In altre parole, ci troviamo dinanzi al reato di danneggiamento ex art. 635 c.p. solamente se si verifica un danno che non sia facilmente eliminabile, e sia dunque potenzialmente permanente. In tutti i casi più “lievi”, ci troviamo invece dinanzi a un reato di deturpamento e imbrattamento delle cose.

Le differenze con il danneggiamento

Sebbene già trattato in misura ampia, può essere di utilità tornare ancora una volta sul tema delle differenze tra il reato di deturpamento e imbrattamento e il reato di danneggiamento. Per far ciò, citiamo la nota sentenza Cass. pen. n. 22370/2002, una delle più radicate valutazioni giurisprudenziali per questo ambito.

All’epoca, infatti, i giudici della Suprema Corte contribuirono a dirimere ogni potenziale confusione sancendo, come massima, che il reato di danneggiamento ex art. 635 c.p. si distingue sotto il profilo del deterioramento da quello del deturpamento o imbrattamento di cui all’art. 639 c.p. dal fatto che mentre il primo produce una modificazione della cosa altrui che ne diminuisce il valore in modo apprezzabile o ne impedisce anche parzialmente l’uso, dando luogo alla necessità di un intervento ripristinatorio dell’essenza e della funzionalità della cosa stessa, il secondo produce solamente un’alterazione temporanea e superficiale della cosa.

Dunque, solamente nel secondo caso, ex art. 639 c.p., l’aspetto originario del bene, qualsiasi sia la spesa da affrontare, sarà facilmente reintegrabile.

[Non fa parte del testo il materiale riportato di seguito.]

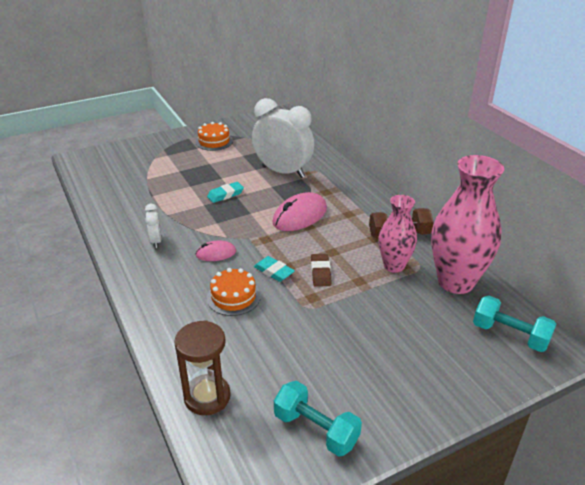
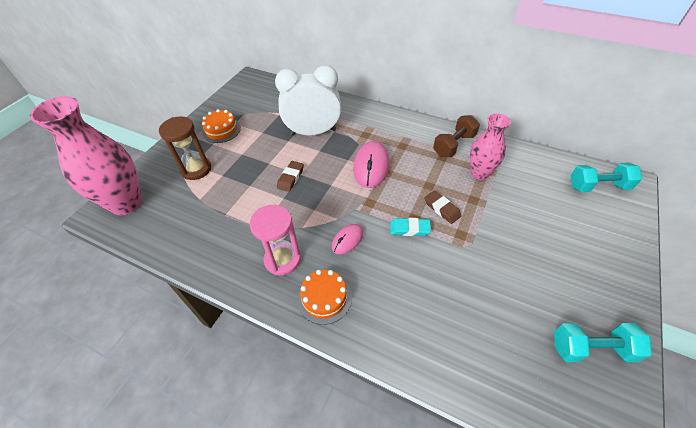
camera: 35 degrees left, 15 degrees up
white clock [145,204,162,248] -> pink hourglass [250,205,301,275]
brown hourglass [174,320,231,415] -> brown hourglass moved to [159,116,211,180]
turquoise eraser [207,182,244,203] -> brown eraser [277,161,304,192]
orange cake [207,268,261,316] -> orange cake moved to [297,270,352,325]
pink vase [431,155,504,294] -> pink vase moved to [30,96,142,215]

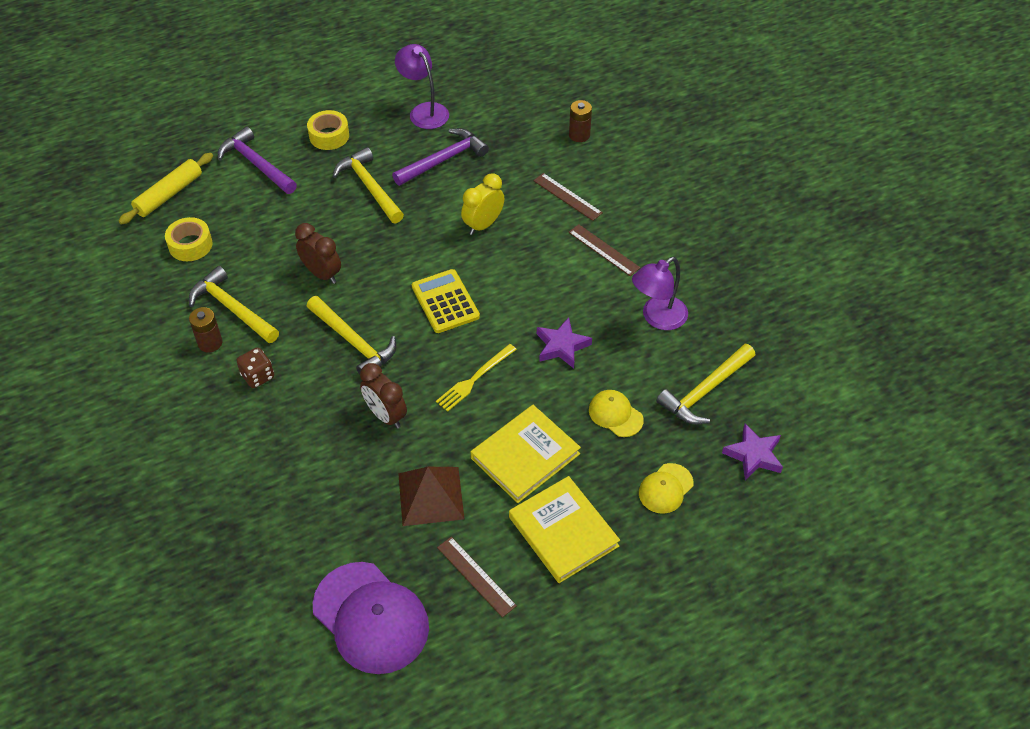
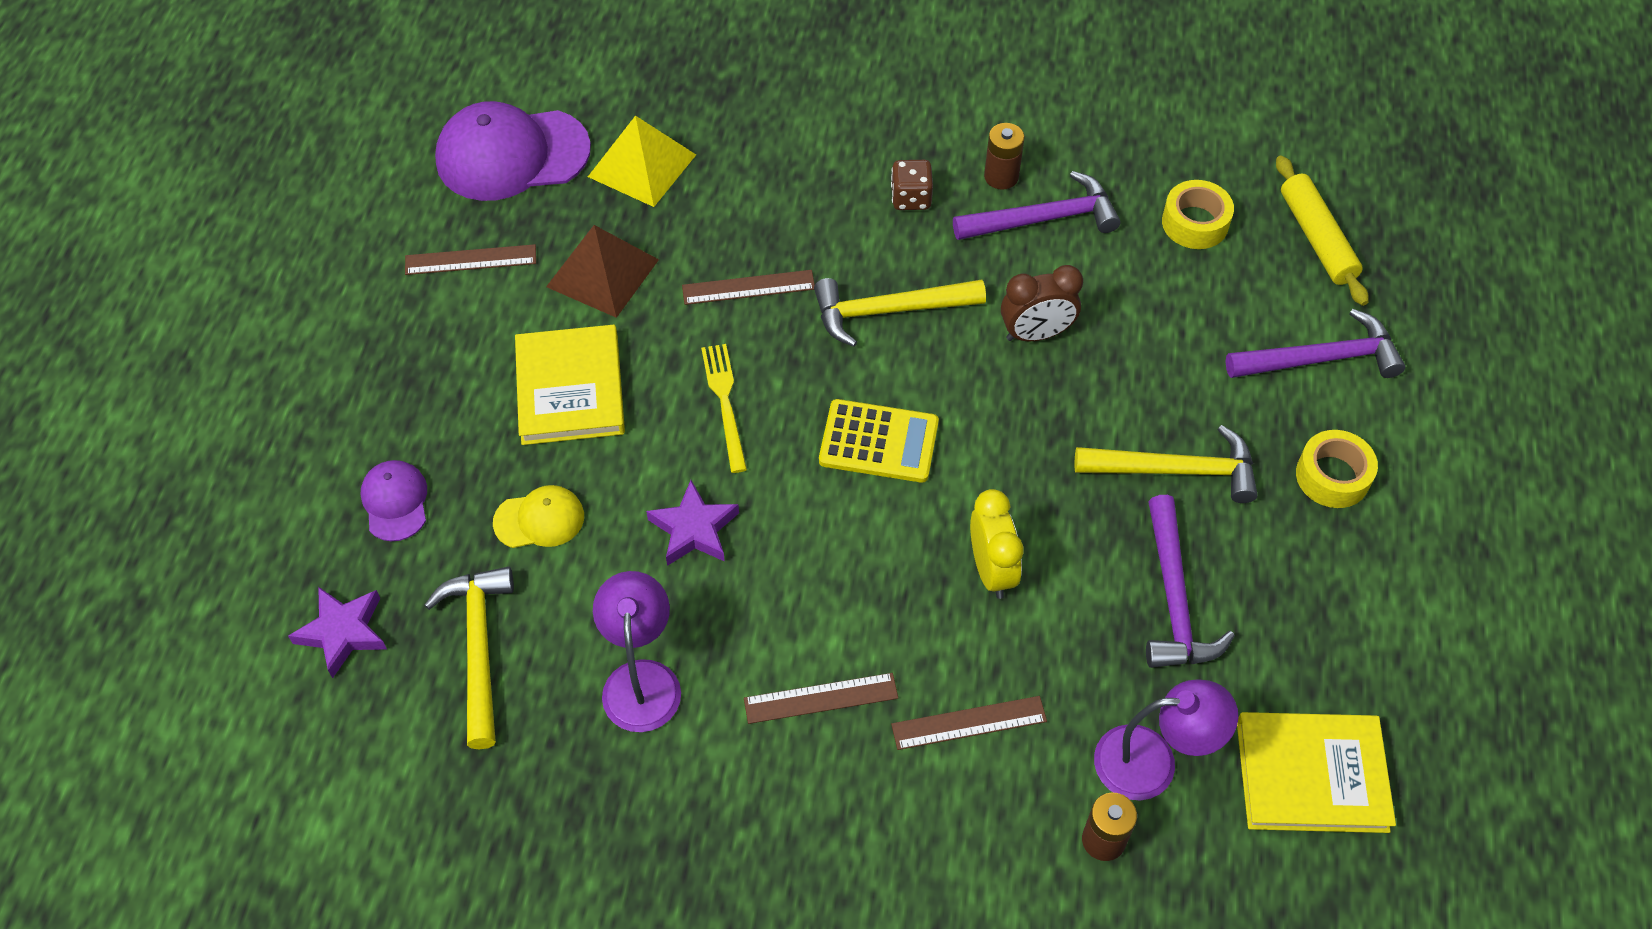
camera: 125 degrees right, 5 degrees up
yellow hammer [189,266,279,343] -> purple hammer [953,171,1121,240]
brown clock [360,363,407,429] -> brown ruler [682,270,815,305]
purple lamp [395,44,449,129] -> purple lamp moved to [1094,679,1238,801]
yellow book [509,476,620,583] -> yellow book moved to [1237,712,1396,833]
yellow cap [639,463,694,514] -> purple cap [360,460,427,541]
none -> yellow pyramid [588,116,696,207]

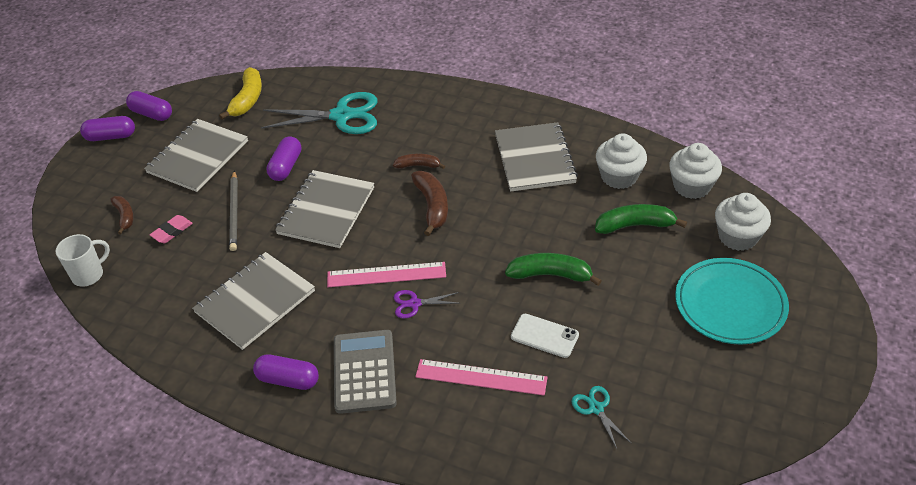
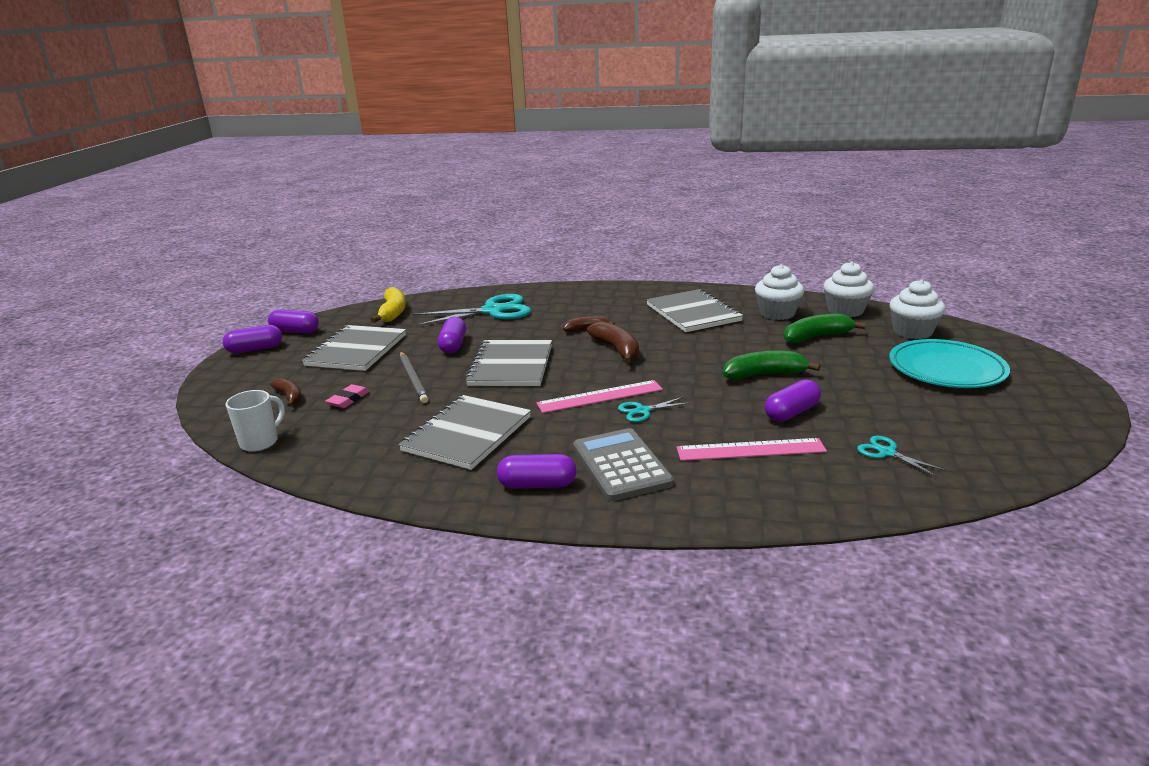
camera: 15 degrees left, 20 degrees down
purple scissors [394,290,459,319] -> turquoise scissors [618,397,690,422]
white phone [511,314,579,358] -> purple capsule [765,379,821,422]

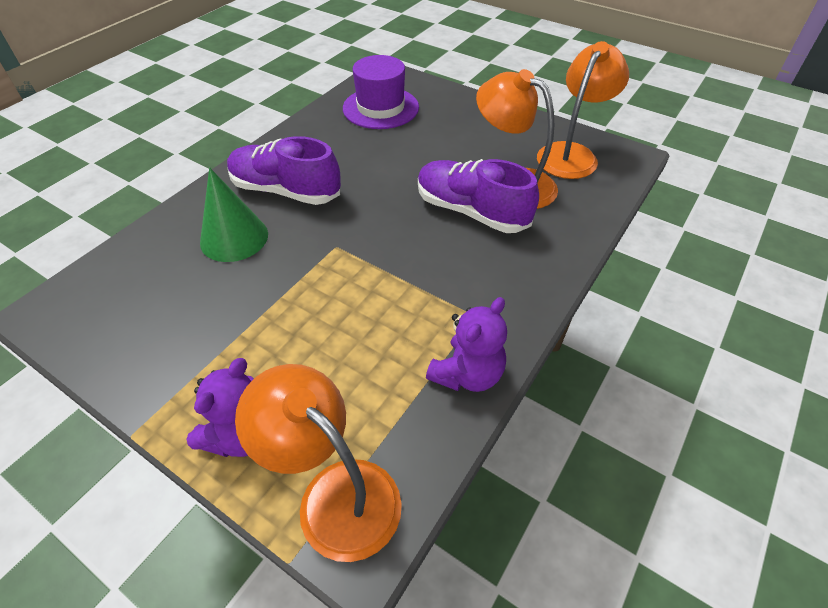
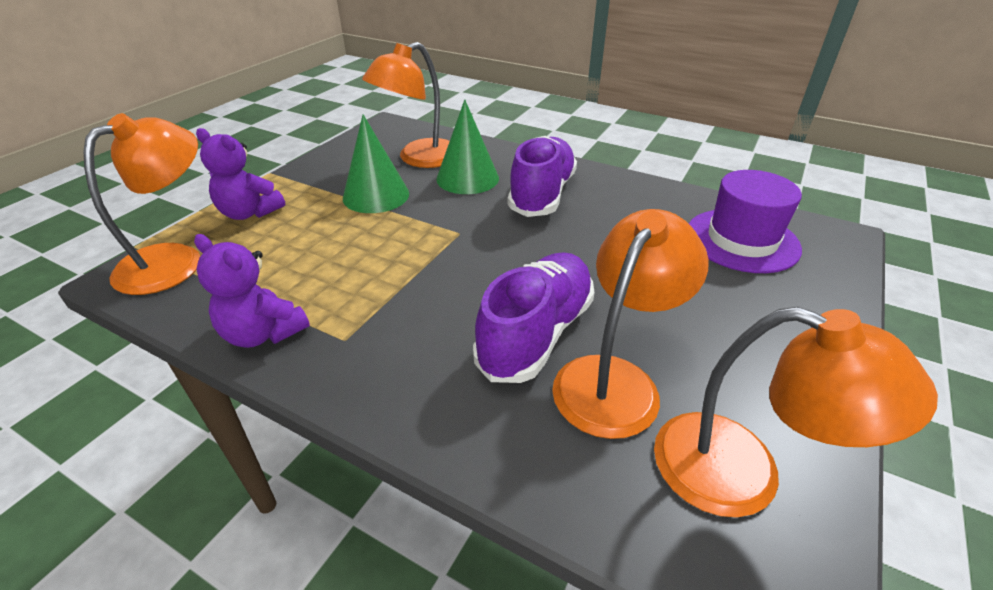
camera: 85 degrees right, 10 degrees down
none -> green cone [343,115,409,213]
none -> orange lamp [362,42,450,168]

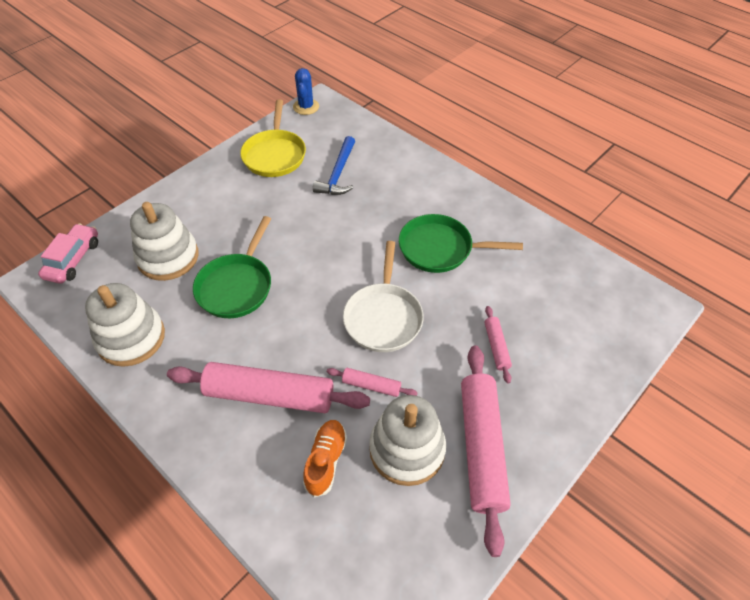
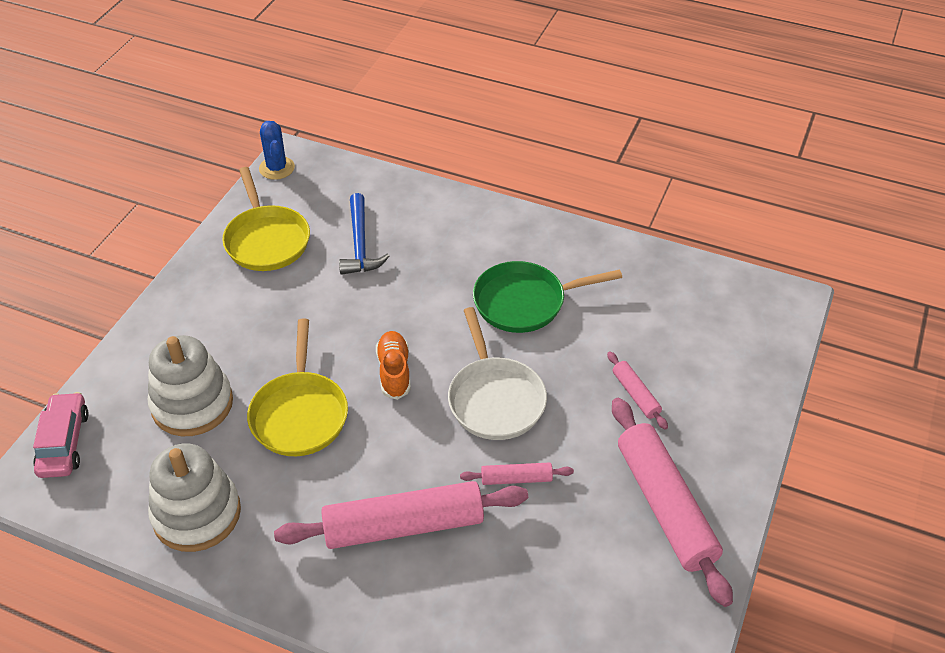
camera: 20 degrees left, 5 degrees down
green pan [193,216,271,318] -> yellow pan [247,318,348,456]
orange shoe [303,420,347,498] -> orange shoe moved to [376,331,411,400]
white stacking toy [369,395,446,486] -> none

Nella fattispecie oggetto della pronuncia giurisprudenziale, rileviamo ad onor di completezza, i giudici della Cassazione ritennero che lo sfregio della carrozzeria di un’autovettura, con l’uso di una chiave, costituisse non una semplice alterazione estetica, rimuovibile con una ripulitura. Viene invece considerata una lesione non temporanea e non superficiale dell’integrità del veicolo. In quanto, in buona sostanza, idonea a diminuire la protezione dello stesso da fenomeni atmosferici e di ossidazione.